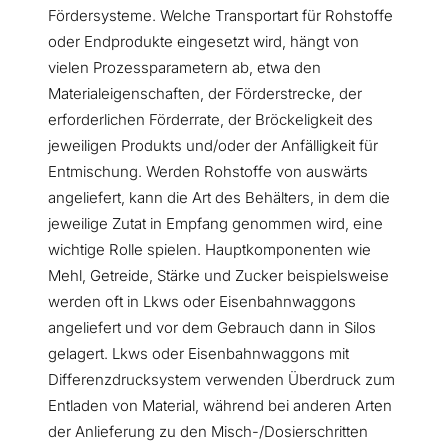
Fördersysteme. Welche Transportart für Rohstoffe
oder Endprodukte eingesetzt wird, hängt von
vielen Prozessparametern ab, etwa den
Materialeigenschaften, der Förderstrecke, der
erforderlichen Förderrate, der Bröckeligkeit des
jeweiligen Produkts und/oder der Anfälligkeit für
Entmischung. Werden Rohstoffe von auswärts
angeliefert, kann die Art des Behälters, in dem die
jeweilige Zutat in Empfang genommen wird, eine
wichtige Rolle spielen. Hauptkomponenten wie
Mehl, Getreide, Stärke und Zucker beispielsweise
werden oft in Lkws oder Eisenbahnwaggons
angeliefert und vor dem Gebrauch dann in Silos
gelagert. Lkws oder Eisenbahnwaggons mit
Differenzdrucksystem verwenden Überdruck zum
Entladen von Material, während bei anderen Arten
der Anlieferung zu den Misch-/Dosierschritten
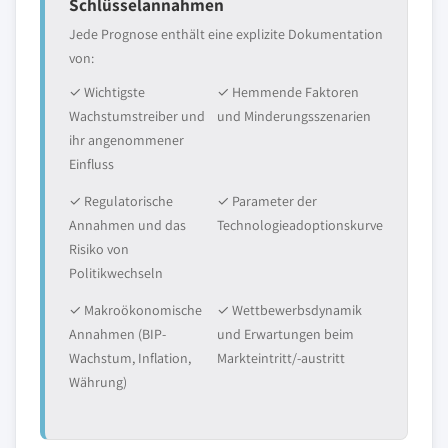
Schlüsselannahmen
Jede Prognose enthält eine explizite Dokumentation
von:
✓ Wichtigste
✓ Hemmende Faktoren
Wachstumstreiber und
und Minderungsszenarien
ihr angenommener
Einfluss
✓ Regulatorische
✓ Parameter der
Annahmen und das
Technologieadoptionskurve
Risiko von
Politikwechseln
✓ Makroökonomische
✓ Wettbewerbsdynamik
Annahmen (BIP-
und Erwartungen beim
Wachstum, Inflation,
Markteintritt/-austritt
Währung)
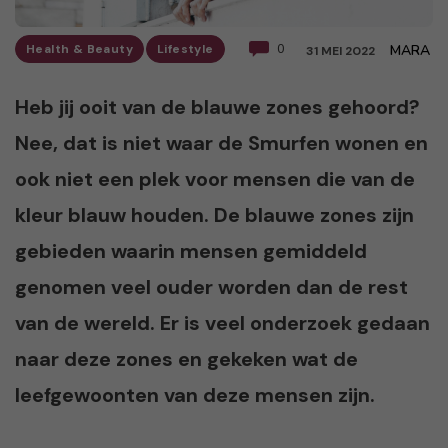
Health & Beauty
Lifestyle
0
MARA
31 MEI 2022
Heb jij ooit van de blauwe zones gehoord?
Nee, dat is niet waar de Smurfen wonen en
ook niet een plek voor mensen die van de
kleur blauw houden. De blauwe zones zijn
gebieden waarin mensen gemiddeld
genomen veel ouder worden dan de rest
van de wereld. Er is veel onderzoek gedaan
naar deze zones en gekeken wat de
leefgewoonten van deze mensen zijn.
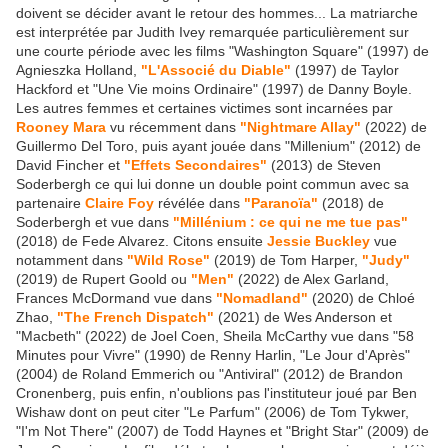
doivent se décider avant le retour des hommes... La matriarche
est interprétée par Judith Ivey remarquée particulièrement sur
une courte période avec les films "Washington Square" (1997) de
Agnieszka Holland,
"L'Associé du Diable"
(1997) de Taylor
Hackford et "Une Vie moins Ordinaire" (1997) de Danny Boyle.
Les autres femmes et certaines victimes sont incarnées par
Rooney Mara
vu récemment dans
"Nightmare Allay"
(2022) de
Guillermo Del Toro, puis ayant jouée dans "Millenium" (2012) de
David Fincher et
"Effets Secondaires"
(2013) de Steven
Soderbergh ce qui lui donne un double point commun avec sa
partenaire
Claire Foy
révélée dans
"Paranoïa"
(2018) de
Soderbergh et vue dans
"Millénium : ce qui ne me tue pas"
(2018) de Fede Alvarez. Citons ensuite
Jessie Buckley
vue
notamment dans
"Wild Rose"
(2019) de Tom Harper,
"Judy"
(2019) de Rupert Goold ou
"Men"
(2022) de Alex Garland,
Frances McDormand vue dans
"Nomadland"
(2020) de Chloé
Zhao,
"The French Dispatch"
(2021) de Wes Anderson et
"Macbeth" (2022) de Joel Coen, Sheila McCarthy vue dans "58
Minutes pour Vivre" (1990) de Renny Harlin, "Le Jour d'Après"
(2004) de Roland Emmerich ou "Antiviral" (2012) de Brandon
Cronenberg, puis enfin, n'oublions pas l'instituteur joué par Ben
Wishaw dont on peut citer "Le Parfum" (2006) de Tom Tykwer,
"I'm Not There" (2007) de Todd Haynes et "Bright Star" (2009) de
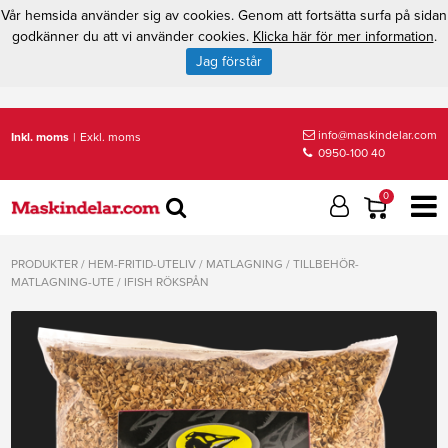
Vår hemsida använder sig av cookies. Genom att fortsätta surfa på sidan
godkänner du att vi använder cookies.
Klicka här för mer information
.
Jag förstår
info@maskindelar.com
Inkl. moms
|
Exkl. moms
0950-100 40
0
PRODUKTER
/
HEM-FRITID-UTELIV
/
MATLAGNING
/
TILLBEHÖR-
MATLAGNING-UTE
/
IFISH RÖKSPÅN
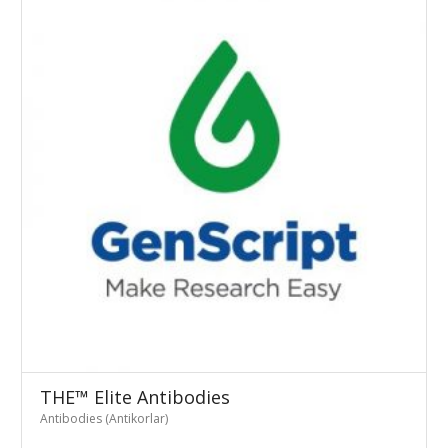
THE™ Elite Antibodies
Antibodies (Antikorlar)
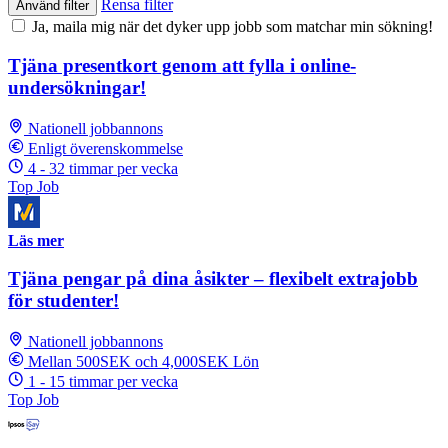
Rensa filter
Använd filter
Ja, maila mig när det dyker upp jobb som matchar min sökning!
Tjäna presentkort genom att fylla i online-
undersökningar!
Nationell jobbannons
Enligt överenskommelse
4 - 32 timmar per vecka
Top Job
Läs mer
Tjäna pengar på dina åsikter – flexibelt extrajobb
för studenter!
Nationell jobbannons
Mellan 500SEK och 4,000SEK Lön
1 - 15 timmar per vecka
Top Job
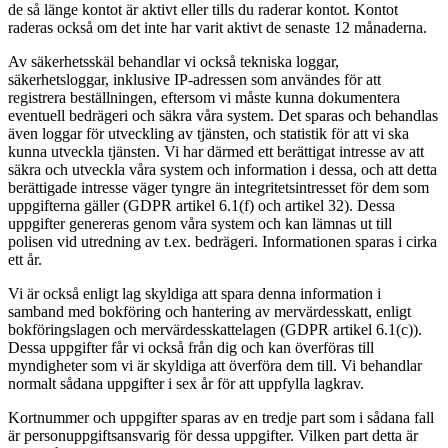
de så länge kontot är aktivt eller tills du raderar kontot. Kontot
raderas också om det inte har varit aktivt de senaste 12 månaderna.
Av säkerhetsskäl behandlar vi också tekniska loggar,
säkerhetsloggar, inklusive IP-adressen som användes för att
registrera beställningen, eftersom vi måste kunna dokumentera
eventuell bedrägeri och säkra våra system. Det sparas och behandlas
även loggar för utveckling av tjänsten, och statistik för att vi ska
kunna utveckla tjänsten. Vi har därmed ett berättigat intresse av att
säkra och utveckla våra system och information i dessa, och att detta
berättigade intresse väger tyngre än integritetsintresset för dem som
uppgifterna gäller (GDPR artikel 6.1(f) och artikel 32). Dessa
uppgifter genereras genom våra system och kan lämnas ut till
polisen vid utredning av t.ex. bedrägeri. Informationen sparas i cirka
ett år.
Vi är också enligt lag skyldiga att spara denna information i
samband med bokföring och hantering av mervärdesskatt, enligt
bokföringslagen och mervärdesskattelagen (GDPR artikel 6.1(c)).
Dessa uppgifter får vi också från dig och kan överföras till
myndigheter som vi är skyldiga att överföra dem till. Vi behandlar
normalt sådana uppgifter i sex år för att uppfylla lagkrav.
Kortnummer och uppgifter sparas av en tredje part som i sådana fall
är personuppgiftsansvarig för dessa uppgifter. Vilken part detta är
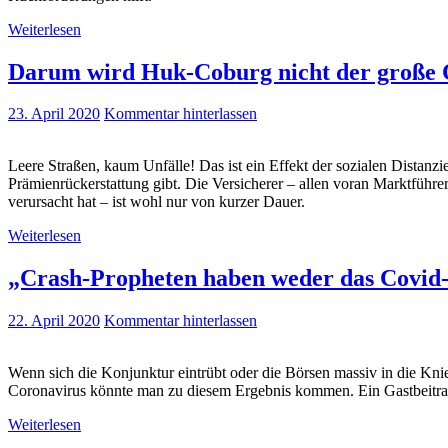
Weiterlesen
Darum wird Huk-Coburg nicht der große 
23. April 2020
Kommentar hinterlassen
Leere Straßen, kaum Unfälle! Das ist ein Effekt der sozialen Distanz
Prämienrückerstattung gibt. Die Versicherer – allen voran Marktfü
verursacht hat – ist wohl nur von kurzer Dauer.
Weiterlesen
„Crash-Propheten haben weder das Covid-19
22. April 2020
Kommentar hinterlassen
Wenn sich die Konjunktur eintrübt oder die Börsen massiv in die Kni
Coronavirus könnte man zu diesem Ergebnis kommen. Ein Gastbeitrag 
Weiterlesen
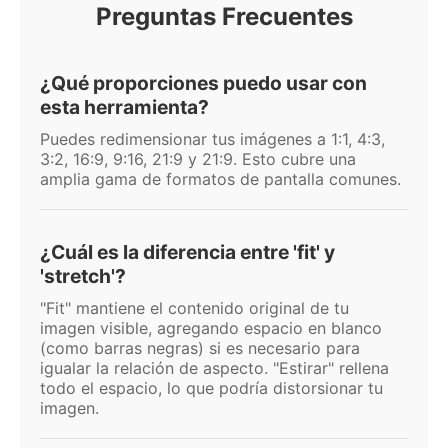
Preguntas Frecuentes
¿Qué proporciones puedo usar con
esta herramienta?
Puedes redimensionar tus imágenes a 1:1, 4:3,
3:2, 16:9, 9:16, 21:9 y 21:9. Esto cubre una
amplia gama de formatos de pantalla comunes.
¿Cuál es la diferencia entre 'fit' y
'stretch'?
"Fit" mantiene el contenido original de tu
imagen visible, agregando espacio en blanco
(como barras negras) si es necesario para
igualar la relación de aspecto. "Estirar" rellena
todo el espacio, lo que podría distorsionar tu
imagen.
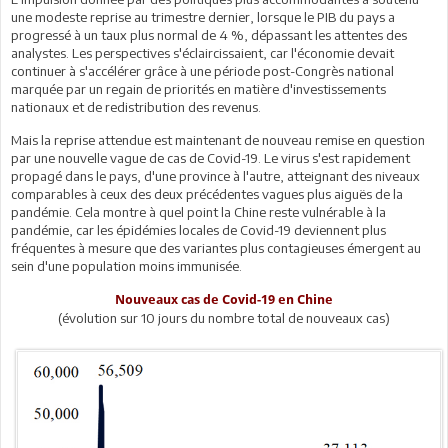
une modeste reprise au trimestre dernier, lorsque le PIB du pays a
progressé à un taux plus normal de 4 %, dépassant les attentes des
analystes. Les perspectives s'éclaircissaient, car l'économie devait
continuer à s'accélérer grâce à une période post-Congrès national
marquée par un regain de priorités en matière d'investissements
nationaux et de redistribution des revenus.
Mais la reprise attendue est maintenant de nouveau remise en question
par une nouvelle vague de cas de Covid-19. Le virus s'est rapidement
propagé dans le pays, d'une province à l'autre, atteignant des niveaux
comparables à ceux des deux précédentes vagues plus aiguës de la
pandémie. Cela montre à quel point la Chine reste vulnérable à la
pandémie, car les épidémies locales de Covid-19 deviennent plus
fréquentes à mesure que des variantes plus contagieuses émergent au
sein d'une population moins immunisée.
Nouveaux cas de Covid-19 en Chine
(évolution sur 10 jours du nombre total de nouveaux cas)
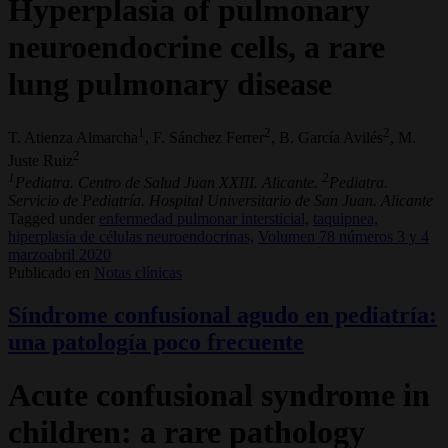
Hyperplasia of pulmonary
neuroendocrine cells, a rare
lung pulmonary disease
1
2
2
T. Atienza Almarcha
, F. Sánchez Ferrer
, B. García Avilés
, M.
2
Juste Ruiz
1
2
Pediatra. Centro de Salud Juan XXIII. Alicante.
Pediatra.
Servicio de Pediatría. Hospital Universitario de San Juan. Alicante
Tagged under
enfermedad pulmonar intersticial,
taquipnea,
hiperplasia de células neuroendocrinas,
Volumen 78 números 3 y 4
marzoabril 2020
Publicado en
Notas clínicas
Síndrome confusional agudo en pediatría:
una patología poco frecuente
Acute confusional syndrome in
children: a rare pathology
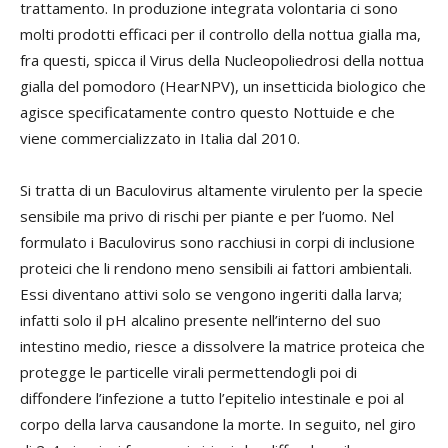
trattamento. In produzione integrata volontaria ci sono
molti prodotti efficaci per il controllo della nottua gialla ma,
fra questi, spicca il Virus della Nucleopoliedrosi della nottua
gialla del pomodoro (HearNPV), un insetticida biologico che
agisce specificatamente contro questo Nottuide e che
viene commercializzato in Italia dal 2010.
Si tratta di un Baculovirus altamente virulento per la specie
sensibile ma privo di rischi per piante e per l’uomo. Nel
formulato i Baculovirus sono racchiusi in corpi di inclusione
proteici che li rendono meno sensibili ai fattori ambientali.
Essi diventano attivi solo se vengono ingeriti dalla larva;
infatti solo il pH alcalino presente nell’interno del suo
intestino medio, riesce a dissolvere la matrice proteica che
protegge le particelle virali permettendogli poi di
diffondere l’infezione a tutto l’epitelio intestinale e poi al
corpo della larva causandone la morte. In seguito, nel giro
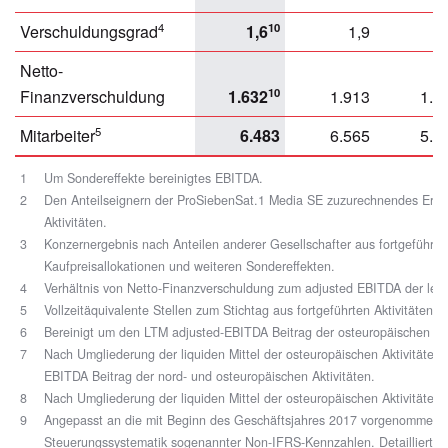
4
10
Verschuldungsgrad
1,6
1,9
2
Netto-
10
Finanzverschuldung
1.632
1.913
1.9
5
Mitarbeiter
6.483
6.565
5.5
1
Um Sondereffekte bereinigtes EBITDA.
2
Den Anteilseignern der ProSiebenSat.1 Media SE zuzurechnendes Ergebni
Aktivitäten.
3
Konzernergebnis nach Anteilen anderer Gesellschafter aus fortgeführten
Kaufpreisallokationen und weiteren Sondereffekten.
4
Verhältnis von Netto-Finanzverschuldung zum adjusted EBITDA der letz
5
Vollzeitäquivalente Stellen zum Stichtag aus fortgeführten Aktivitäten.
6
Bereinigt um den LTM adjusted-EBITDA Beitrag der osteuropäischen Akt
7
Nach Umgliederung der liquiden Mittel der osteuropäischen Aktivitäten
EBITDA Beitrag der nord- und osteuropäischen Aktivitäten.
8
Nach Umgliederung der liquiden Mittel der osteuropäischen Aktivitäten.
9
Angepasst an die mit Beginn des Geschäftsjahres 2017 vorgenommene 
Steuerungssystematik sogenannter Non-IFRS-Kennzahlen. Detaillierte I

....

» Your goal:
Would you reproduce, exactly and with nothing added, every line from the beginning of the entries above through the line that contains "werden oft in Lkws oder Eisenbahnwaggons", both included, leaving out the pictures?

» Task response:
Fördersysteme. Welche Transportart für Rohstoffe
oder Endprodukte eingesetzt wird, hängt von
vielen Prozessparametern ab, etwa den
Materialeigenschaften, der Förderstrecke, der
erforderlichen Förderrate, der Bröckeligkeit des
jeweiligen Produkts und/oder der Anfälligkeit für
Entmischung. Werden Rohstoffe von auswärts
angeliefert, kann die Art des Behälters, in dem die
jeweilige Zutat in Empfang genommen wird, eine
wichtige Rolle spielen. Hauptkomponenten wie
Mehl, Getreide, Stärke und Zucker beispielsweise
werden oft in Lkws oder Eisenbahnwaggons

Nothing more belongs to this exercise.